Production limitée par décret
ArcelorMittal effectuera-t-il les investissements promis? À Tarente, tout le monde n’en est pas convaincu tant les partisans d’une fermeture restent nombreux. Pourtant, cela devrait être dans l’intérêt du repreneur, un décret de septembre 2017 limitant la production à 6 millions de tonnes d’acier par an jusqu’à la mise en conformité des installations. Dans son ambition de conforter sa position de leader mondial, ArcelorMittal veut porter la production à 9 millions de tonnes. Il reviendra donc aux autorités de faire respecter les règles qu’elles ont édictées.
Mais «sur place, beaucoup de gens n’ont aucune confiance dans le gouvernement», constate Antonia Battaglia. La défiance envers Rome ne date cependant pas de l’arrivée au pouvoir de la coalition formée par le M5S et la Ligue. Pouvoir central et locaux s’opposent de façon récurrente sur Ilva. Il y a quelques mois encore, la région dénonçait des émissions toxiques supérieures aux normes internationales tandis que le gouvernement jurait qu’elles étaient bien en deçà des seuils d’alerte.
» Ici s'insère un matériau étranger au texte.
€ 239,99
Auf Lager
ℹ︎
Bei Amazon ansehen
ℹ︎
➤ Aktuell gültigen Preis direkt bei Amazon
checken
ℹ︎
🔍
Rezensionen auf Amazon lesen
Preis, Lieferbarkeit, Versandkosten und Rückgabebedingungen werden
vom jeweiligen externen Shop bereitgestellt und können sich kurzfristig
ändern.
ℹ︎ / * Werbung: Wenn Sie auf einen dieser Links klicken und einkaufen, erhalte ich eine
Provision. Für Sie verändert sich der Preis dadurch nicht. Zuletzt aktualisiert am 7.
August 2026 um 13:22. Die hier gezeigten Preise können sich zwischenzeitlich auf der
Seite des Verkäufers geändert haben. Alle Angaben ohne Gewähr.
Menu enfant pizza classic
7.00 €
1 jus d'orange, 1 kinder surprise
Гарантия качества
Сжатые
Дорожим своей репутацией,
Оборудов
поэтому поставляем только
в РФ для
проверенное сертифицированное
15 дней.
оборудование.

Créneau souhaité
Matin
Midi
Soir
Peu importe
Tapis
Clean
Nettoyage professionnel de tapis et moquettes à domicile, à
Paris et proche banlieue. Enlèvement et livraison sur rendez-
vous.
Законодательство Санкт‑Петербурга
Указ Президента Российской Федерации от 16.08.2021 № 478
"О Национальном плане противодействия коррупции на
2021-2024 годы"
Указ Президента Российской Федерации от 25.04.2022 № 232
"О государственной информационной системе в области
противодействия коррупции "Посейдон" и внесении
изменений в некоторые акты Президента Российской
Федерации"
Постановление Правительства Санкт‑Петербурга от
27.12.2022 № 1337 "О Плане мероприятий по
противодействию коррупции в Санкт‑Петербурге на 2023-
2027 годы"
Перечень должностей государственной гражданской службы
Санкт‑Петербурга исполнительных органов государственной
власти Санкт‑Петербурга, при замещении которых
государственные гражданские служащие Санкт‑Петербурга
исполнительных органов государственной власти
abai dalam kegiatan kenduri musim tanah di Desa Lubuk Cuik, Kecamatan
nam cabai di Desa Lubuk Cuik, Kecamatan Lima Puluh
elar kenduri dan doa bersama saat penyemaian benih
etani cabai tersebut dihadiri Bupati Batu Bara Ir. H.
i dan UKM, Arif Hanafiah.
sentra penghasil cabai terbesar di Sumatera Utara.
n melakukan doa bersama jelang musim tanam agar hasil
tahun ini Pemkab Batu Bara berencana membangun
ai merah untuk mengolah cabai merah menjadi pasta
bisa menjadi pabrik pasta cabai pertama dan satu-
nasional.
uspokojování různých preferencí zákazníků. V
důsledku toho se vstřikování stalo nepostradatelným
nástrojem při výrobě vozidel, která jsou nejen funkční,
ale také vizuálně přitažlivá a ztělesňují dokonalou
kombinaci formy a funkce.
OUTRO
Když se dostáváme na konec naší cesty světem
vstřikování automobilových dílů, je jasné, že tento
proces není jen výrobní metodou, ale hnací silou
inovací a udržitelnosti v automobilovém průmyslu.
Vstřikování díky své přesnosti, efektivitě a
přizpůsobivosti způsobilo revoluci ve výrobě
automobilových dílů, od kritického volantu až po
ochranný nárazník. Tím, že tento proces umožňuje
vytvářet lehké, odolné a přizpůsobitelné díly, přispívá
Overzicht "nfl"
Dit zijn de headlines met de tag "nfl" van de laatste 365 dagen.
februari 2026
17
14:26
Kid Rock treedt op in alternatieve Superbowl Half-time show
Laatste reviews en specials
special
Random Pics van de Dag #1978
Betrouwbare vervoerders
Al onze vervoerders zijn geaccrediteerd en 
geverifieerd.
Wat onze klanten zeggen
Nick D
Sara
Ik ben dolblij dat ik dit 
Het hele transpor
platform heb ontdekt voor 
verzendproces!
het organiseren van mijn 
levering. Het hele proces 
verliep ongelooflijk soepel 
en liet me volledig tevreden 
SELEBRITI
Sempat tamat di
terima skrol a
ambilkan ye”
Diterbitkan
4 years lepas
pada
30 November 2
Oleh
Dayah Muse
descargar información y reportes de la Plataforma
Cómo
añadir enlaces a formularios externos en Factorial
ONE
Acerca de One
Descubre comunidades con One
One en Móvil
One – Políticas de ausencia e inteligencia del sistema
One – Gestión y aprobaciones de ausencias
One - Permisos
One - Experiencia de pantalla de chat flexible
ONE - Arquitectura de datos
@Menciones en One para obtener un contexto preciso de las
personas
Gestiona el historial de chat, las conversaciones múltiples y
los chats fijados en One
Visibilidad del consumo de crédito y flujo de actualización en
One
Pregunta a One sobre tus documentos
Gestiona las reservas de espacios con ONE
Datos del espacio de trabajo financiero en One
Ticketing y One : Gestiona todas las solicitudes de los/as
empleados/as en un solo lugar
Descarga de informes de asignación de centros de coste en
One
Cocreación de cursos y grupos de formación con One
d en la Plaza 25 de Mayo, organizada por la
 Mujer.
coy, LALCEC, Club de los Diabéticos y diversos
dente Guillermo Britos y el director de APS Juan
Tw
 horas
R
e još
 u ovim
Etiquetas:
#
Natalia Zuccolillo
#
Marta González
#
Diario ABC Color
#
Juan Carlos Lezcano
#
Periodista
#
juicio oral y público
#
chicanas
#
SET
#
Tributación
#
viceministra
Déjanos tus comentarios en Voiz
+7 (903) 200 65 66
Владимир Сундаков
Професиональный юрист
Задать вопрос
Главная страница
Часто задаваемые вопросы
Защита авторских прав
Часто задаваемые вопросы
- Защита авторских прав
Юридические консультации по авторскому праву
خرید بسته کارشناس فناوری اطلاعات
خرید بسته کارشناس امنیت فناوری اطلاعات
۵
Comme c’est le cas pour nombre de cités italiennes, le sous-sol de Tarente regorge de vestiges antiques et historiques et d’aucuns rêvent d’un nouveau départ sous le signe du tourisme.
«Des risques intolérables»
Antonia Battaglia ne semble pas trop y croire : «Tarente n’a pas d’aéroport, il manque les hôtels aux standards internationaux et le port, industriel, n’a pas de marina pour accueillir les bateaux de plaisance. Ilva fait travailler directement ou indirectement 20 000 personnes dans la ville et les gens veulent garder leurs emplois. Il y a bien une prise de conscience sur les effets de la pollution depuis deux ou trois ans, mais la région des Pouilles est l’une des plus pauvres d’Italie avec un taux de chômage à 18 %.»
Le scepticisme des habitants de Tarente trouve un écho dans un compte rendu de mission publié par des eurodéputés qui avaient enquêté sur place en juillet 2017. Quand bien même toutes les prescriptions seraient mises en œuvre, «le risque oncologique et l’augmentation du nombre de crises cardiaques et d’attaques cérébrales lors des jours de grand vent ainsi que du nombre de tumeurs, de déficiences infantiles et de cas d’infertilité féminine dans les zones résidentielles voisines de la société Ilva resteraient intolérables», écrivent-ils.
Les enfants de Tamburi ne sont pas près de courir librement les rues de leur quartier.
Fabien Grasser
Pour acquérir Ilva, ArcelorMittal va vendre six sites européens afin de se conformer aux règles européennes sur la concurrence : Dudelange au Grand-Duché, Piombino en Italie, Galati en Roumanie, Skopje en Macédoine, Ostrava en République tchèque et trois lignes de production à Liège, en Belgique. Pour boucler le rachat, le sidérurgiste a créé le consortium Am Investco Italy dont il détient 85 % des parts, les 15 % restants étant entre les mains de l’italien Marcegaglia avec qui il s’est associé. Le coût de l’opération sera de 4,2 milliards d’euros : 1,8 milliard pour la cession des parts, 1,15 milliard pour la mise en conformité environnementale et 1,25 milliard pour développer la production.